- Born: March 13, 1974 (age 52)
- Education: University of Buffalo
- Occupation: Journalist
- Spouse: Libe Goad
- Children: 1
- Website: www.danackerman.com

= Dan Ackerman =

American videogame journalist (born 1974)

Dan Ackerman (born March 13, 1974) is a former radio DJ turned technology and video game journalist. Ackerman resides in New York City, and has written about video games and gadgets for publications including SPIN, Blender, WWE Magazine, and The Hollywood Reporter.

He has been editor-in-chief at Micro Center since 2023, where he started a tech publication called Micro Center News. He is also a regular TV pundit on outlets such as G4TV, CNN, MSNBC, Fox News and CNBC.

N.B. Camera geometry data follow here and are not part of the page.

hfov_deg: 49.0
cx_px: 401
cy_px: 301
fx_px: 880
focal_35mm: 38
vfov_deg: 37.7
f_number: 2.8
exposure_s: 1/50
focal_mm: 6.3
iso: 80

Before joining Micro Center, Ackerman was the senior editor of Gizmodo in 2023, and had a long career at CNET, from 2005 to 2023, where he co-hosted CNET's weekly Digital City and CNET Labcasts video podcast. Before CNET, Ackerman was the editor-in-chief of Clubplanet.com from 2001 to 2005, and a senior editor at UGO.com from 1999 to 2001.

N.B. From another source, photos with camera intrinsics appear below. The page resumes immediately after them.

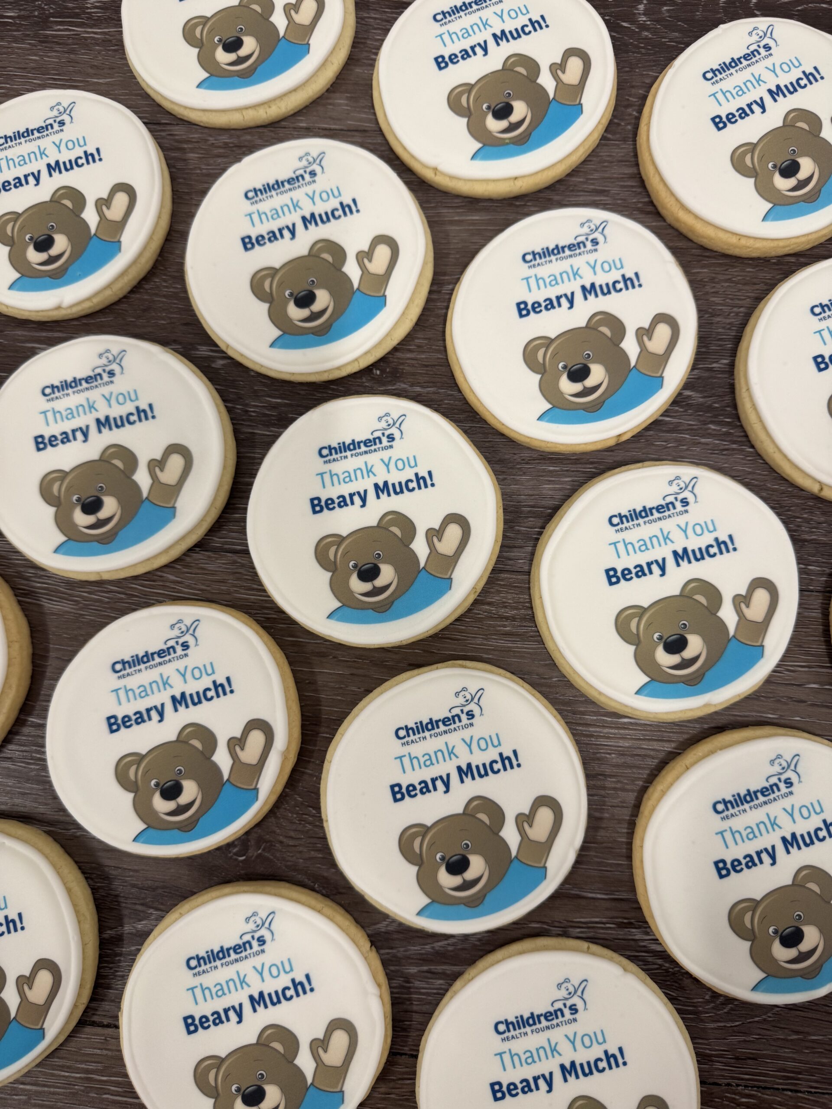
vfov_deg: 71.6
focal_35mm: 24
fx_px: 769
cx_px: 416
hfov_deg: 56.8
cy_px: 554
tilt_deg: -82.3
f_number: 1.78
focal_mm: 6.76
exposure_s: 1/60
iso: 125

He has released four albums on the Helper Monkey Records label, including 2008's "Tales Out of Night School" and 2012's "The Futurist". He also appeared on a web show called, "Play Value", along with his wife, and other people in the video gaming industry. The show talked about the history of gaming such as "The Rise of Atari", or "The Death of The Arcade".

In August 2023, Ackerman filed a copyright infringement suit against the Apple TV 2023 film Tetris, for allegedly taking from his book The Tetris Effect: The Game that Hypnotized the World. The case was dismissed in 2025, though Ackerman stated he will seek an appeal.